Sembra un proseguimento di “Benvenuti al Sud” e invece è realtà, se non proprio politica. Nord contro sud, o meglio Venezia contro Roma. Lo scontro non calcistico, ma istituzionale, comincia all’indomani delle dichiarazioni del neo ministro dei beni culturali Galan sull’inutilità della convivenza di due manifestazioni cinematografiche importanti come Roma e Venezia nella stessa nazione. Non si discute il periodo, come pure hanno fatto molti addetti ai lavori reputando le date delle rassegne troppo ravvicinate, ma la coesistenza.
Dichiarazioni che vedono pronta la risposta del sindaco capitolino Alemanno, che dichiara: “Pensare a una strategia di sviluppo del cinema italiano senza il protagonismo della capitale, senza il brand di Roma, è impossibile. Sarebbe come promuovere il cinema americano senza Hollywood”, rimarcando poi l’importanza limitata del contributo statale nel budget festivaliero. Gli fa eco l’assessore alle politiche culturali Gasperini: “Resta imprescindibile il festival del cinema che è un valore per la città sia in termini di indotto con 220 milioni di euro sia per la qualità della partecipazione alla vita culturale cittadina grazie alle scorse 600.000 presenze”, auspicando l’apertura di un tavolo di confronto sulla produzione cinematografica a Roma e sugli interventi per sviluppare il marketing territoriale della città e per sostenere le sale.
Non è dello stesso avviso l’ex sindaco di Venezia Massimo Cacciari che a IlSussidiario.net ha dichiarato: “Quello che ha detto Galan l’avevo detto cinque anni fa, quando ero sindaco di Venezia. Non ha senso che lo Stato finanzi il Festival del Cinema di Roma, bisogna puntare tutto su Venezia. Se poi nella Capitale trovano gli imprenditori che lo finanziano lo facciano. In ogni caso non ha alcun effetto su Venezia, che è tutta un’altra cosa. Non a caso quella veneziana è una Mostra d’Arte Cinematografica. Quella di Roma è la classica impostazione nazionalpopolare: si punta tutto sul pubblico e sulla quantità. Insomma, Venezia è l’anti-holliwood, Roma è Cinecittà e i cinepanettoni”.

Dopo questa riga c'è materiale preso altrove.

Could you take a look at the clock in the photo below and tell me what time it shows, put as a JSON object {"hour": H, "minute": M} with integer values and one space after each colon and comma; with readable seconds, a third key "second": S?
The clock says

Una posizione forse semplicistica che Walter Casini, Presidente dell’ANEC Lazio, smentisce con una pungente lettera aperta al ministro: “Galan non è più il presidente della Regione Veneto ma il ministro della Cultura del governo della Repubblica italiana. Probabilmente nella velocità con cui è stata partorita la nomina non ha fatto a tempo a rendersene conto (…). Il Festival di Roma alimenta un interessante e costantemente in crescita mercato a compendio della attività festivaliera. Del resto, Ministro, trova strano che dove è collocato il 65% dell’industria cinematografica italiana e la quota più grande di spettatori, viva e cresca un Festival del Cinema?”
Il confronto è serrato, ma probabilmente non cambierà molto nelle dinamiche istituzionali visto che, come ribadisce il direttore generale del Centro Sperimentale di Cinematografia, Marcello Foti, lo stato contribuisce solo per l’1,6% al costo del festival romano. A chiudere la “contesa” arrivano le parole di Carlo Verdone, simbolo della romanità cinematografica: “L’Auditorium è il secondo centro culturale per visite dopo il Lincoln Center e questo grazie al festival. E’ impensabile eliminarlo, perchè è una cosa diversa dalla mostra di Venezia, è una festa per la gente, che permette al pubblico comune di incontrare, attori, autori, registi e personalità. Tutto questo a Venezia, non c’è”. Palla al centro.